▶ [GIVEN TEXT]:
Of course, if I had known I was going to realize my most urgent childhood dream, I would I would have dreamed of building a social network site, maybe call it Facebook, or a software company, or maybe a chain of upscale coffee shops with its own language like venti and grande. But I’m not complaining.
When I got my first job out of college at a paper called the Patriot Ledger in Quincy, I knew I wasn’t the smartest reporter in the room, or the most gifted writer, so I was going to outwork everyone else. One of my first front page stories involved a hearing in a local district court, held behind closed doors. A huge ladder truck racing to a fire had barreled through an intersection and slammed into a car, killing the driver. A clerk magistrate was responsible for deciding whether the driver of the firetruck should be charged with manslaughter.
So we sat on a bench in a hallway of the decrepit courthouse, waiting for the hearing to end, me and half a dozen other reporters. The afternoon melted away. Five o’clock came and went and the door remained firmly closed. I knew there were no other ways in and out of that office. Starting at 6, most of the other reporters reluctantly picked up their belongings and left, off to dinner or to meet friends for a drink. I stayed. At about seven, the major parties came out and headed for the door, declining comment. At about 8, the clerk magistrate came out, exhausted. He asked me what I was doing there. I told him I was waiting for him. He gave me his decision before he was even able to file it, with an elaborate explanation of how he had reached it.
When I wrote the story, my editor asked how I got it. “I ran into the magistrate in the hallway,” I said. “I love when we get lucky,” he said. So do I.
I’ve been extraordinarily lucky ever since, living out my childhood dreams. I got to the Globe when I was 27 years old and have now been here for 26 years, just a hair under half of my life. Who does that any more? But how could I not? On the Globe’s dime, I’ve travelled to all 50 states, visited every continent but Africa, stayed at some of the best hotels in the world, eaten dry aged steak and molten chocolate cake to feed the Russian Army, if they actually ate that stuff, which I’m not sure they do. I’ve interviewed presidents and senators and governors and corporate chief executives under fire. More importantly, we’ve put bad guys in jail. We’ve put plenty of good people and their causes on the front page. We’ve given voice time and again to those who wouldn’t otherwise have one. And I’d like to think we’ve made a difference in the collective life of the community we cover.
None of this offers anything particularly instructive for you; like I said, I just like talking about myself. But there are a few commencement speech clichés which come to mind: Follow your dream. Do something you love. Work hard at it. Create your own luck. Only you can tell if they apply.
More than anything else, though, my chosen field has given me a front row seat on the workings of the human condition, and in that, there may be some lessons. In all my dealings with princes (I’ve never actually dealt with a prince) and paupers, the powerful and the plebs, I keep coming away with one true fact: The people with the highest character come out on top – not always, but their win-loss record would get you first place in the American League East just about every single year.

▶ [WORK INSTRUCTION]: Quote the speech above word for word, starting at "When I got my" and going up to and including "charged with manslaughter.".

▶ [DATA RECORDS]:

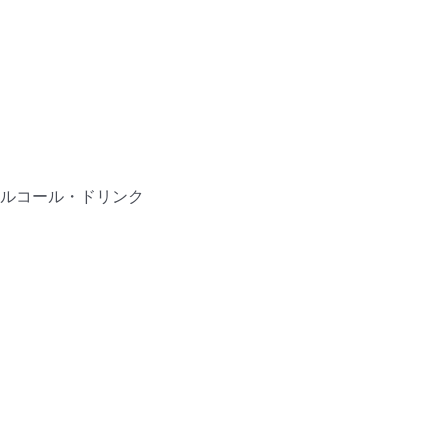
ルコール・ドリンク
==
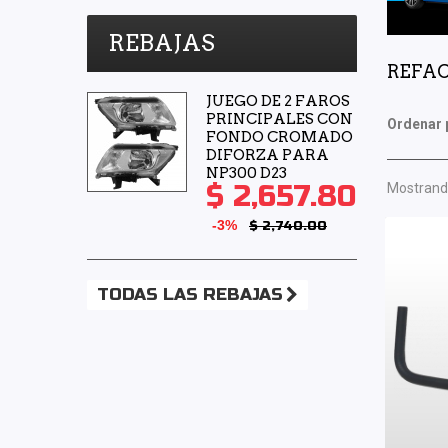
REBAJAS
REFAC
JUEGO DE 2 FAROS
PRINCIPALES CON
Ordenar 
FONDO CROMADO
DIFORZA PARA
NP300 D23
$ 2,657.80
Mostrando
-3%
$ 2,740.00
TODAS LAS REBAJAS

▶ [ANSWER BOX]:
When I got my first job out of college at a paper called the Patriot Ledger in Quincy, I knew I wasn’t the smartest reporter in the room, or the most gifted writer, so I was going to outwork everyone else. One of my first front page stories involved a hearing in a local district court, held behind closed doors. A huge ladder truck racing to a fire had barreled through an intersection and slammed into a car, killing the driver. A clerk magistrate was responsible for deciding whether the driver of the firetruck should be charged with manslaughter.